The derailment caused the closure of the North East line and the adjacent broad gauge line, impacting freight services and V/Line services to Seymour, Shepparton and Albury. On 23 February, the Australian Rail Track Corporation commenced removal of the train from the rail corridor. Seymour and Shepparton V/Line services resumed on 1 March, followed by Albury services on 2 March. Major speed restrictions were in turn enforced on the North East line, with NSW TrainLink temporarily terminating services at Albury. Passengers reported that the train had been gaining speed at the time of the accident, after being stopped due to a signalling issue.

In the days preceding the accident, trains were scheduled to pass through the turnout in the straight ahead position. On that day, trains were instead diverted into a passing loop while work was carried out on the adjacent track. The Victorian branch of the Australian Rail Tram and Bus Industry Union reported that V/Line drivers were refusing to traverse through the section of track that the XPT service derailed on.

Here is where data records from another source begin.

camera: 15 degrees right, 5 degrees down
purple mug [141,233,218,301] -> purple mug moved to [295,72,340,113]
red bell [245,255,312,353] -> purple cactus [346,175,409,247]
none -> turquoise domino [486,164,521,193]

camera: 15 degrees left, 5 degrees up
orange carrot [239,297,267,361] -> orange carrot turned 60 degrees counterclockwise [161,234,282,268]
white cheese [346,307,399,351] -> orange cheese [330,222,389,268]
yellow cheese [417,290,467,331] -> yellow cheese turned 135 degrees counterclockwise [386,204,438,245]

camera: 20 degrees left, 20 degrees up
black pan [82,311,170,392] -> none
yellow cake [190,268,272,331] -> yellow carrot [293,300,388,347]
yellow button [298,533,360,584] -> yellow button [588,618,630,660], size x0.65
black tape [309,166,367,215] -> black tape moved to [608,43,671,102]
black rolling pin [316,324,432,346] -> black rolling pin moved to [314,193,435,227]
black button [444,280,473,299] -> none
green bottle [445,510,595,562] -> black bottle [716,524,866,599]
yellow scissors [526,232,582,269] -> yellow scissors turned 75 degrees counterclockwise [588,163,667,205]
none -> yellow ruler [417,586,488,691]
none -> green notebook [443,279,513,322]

Regularly scheduled XPT services between Sydney and Melbourne resumed on 4 June. Of the two power cars, XP2000 was returned to service while XP2018 remained in store as of May 2021 at Maintrain, Auburn pending the completion of investigations.

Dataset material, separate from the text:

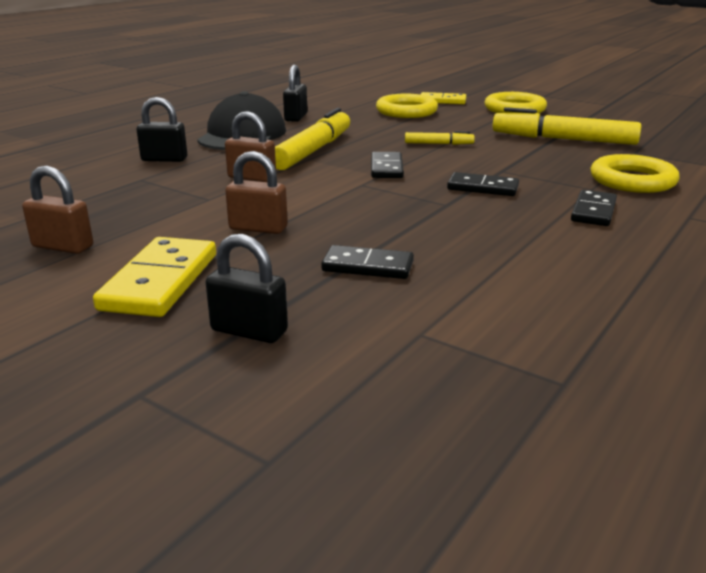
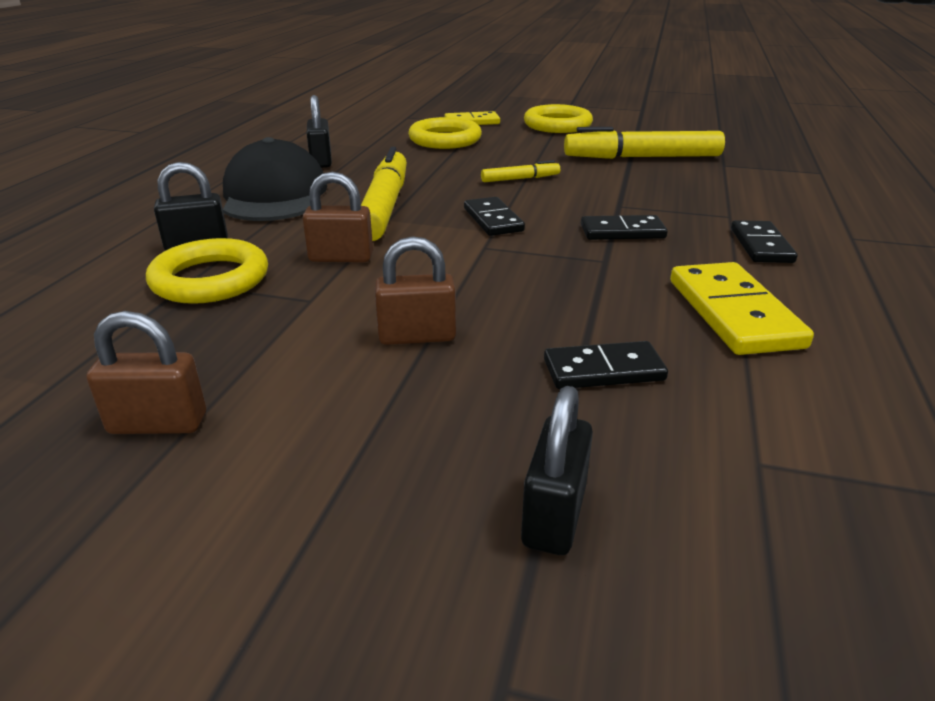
camera: 20 degrees left, 5 degrees up
yellow domino [93,237,216,317] -> yellow domino moved to [670,262,814,355]
black padlock [205,234,288,343] -> black padlock turned 75 degrees counterclockwise [521,386,593,555]
yellow ring [591,154,680,193] -> yellow ring moved to [146,238,268,304]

On 24 February 2023 after being rebuilt and rail tested XP2019 (formerly XP2018) returned to revenue service operating a Sydney-to-Dubbo service. The power car was renumbered in accordance with a railway tradition of retiring the numbers of rolling stock involved in fatal accidents. Its return to service followed a rebuild and rail trial of XP2019.

==Investigations==
===Australian Transport Safety Bureau===
The Australian Transport Safety Bureau (ATSB) opened an investigation into the accident on 20 February. It was led by the Victorian Government's Chief Investigator, Transport Safety, assisted by the ATSB and the New South Wales Office of Transport Safety Investigations in accordance with the Transport Safety Investigation Act 2003. The train's data logger was recovered as part of the investigation.

A preliminary report was published on 3 April. It was found that the train was travelling in excess of 100 kph when it derailed. In the hours before the accident, a notice was circulated that trains on the North East line were to be routed via the Wallan passing loop, with a specified 15 kph speed limit for entry into the loop. The train had approached the loop at "about the track's line speed" of 130 kph, and an emergency brake application was made shortly before the train entered the turnout into the passing loop.

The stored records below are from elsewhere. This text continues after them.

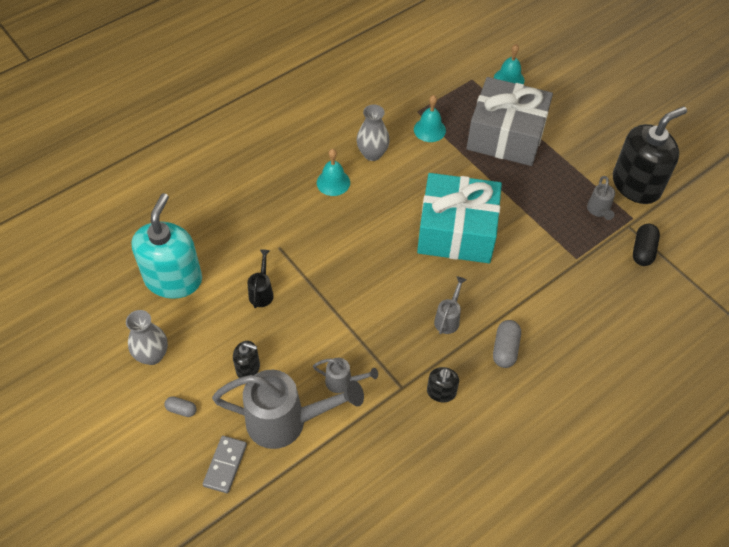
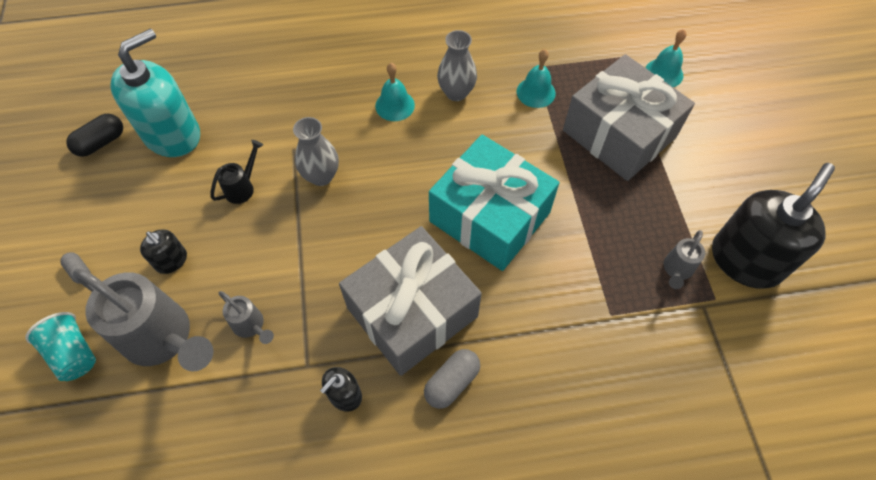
camera: 30 degrees right, 5 degrees up
grey vase [126,310,168,365] -> grey vase moved to [293,117,339,186]
grey domino [203,436,247,493] -> turquoise cup [25,312,96,381]
grey watering can [434,276,466,334] -> grey gift [339,226,482,376]
black soap dispenser [613,106,687,204] -> black soap dispenser turned 45 degrees counterclockwise [712,163,835,289]
black capsule [633,224,660,266] -> black capsule moved to [66,114,123,157]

The ATSB issued an interim report on 10 June 2021. The final report was released on 9 August 2023. The investigation concluded that the basic cause of the accident was a management error, with poor risk assessment, particularly of the change of tracks in use at the Wallan loop, meaning that the train driver was unaware that the loop was being used.

===WorkSafe Victoria===
WorkSafe Victoria also investigated the death of the train's pilot, a 49-year-old man from Castlemaine. In April 2024, NSW Trains and the Australian Rail Track Corporation were convicted in the Melbourne Magistrates Court and fined a total of $525,000 over the derailment.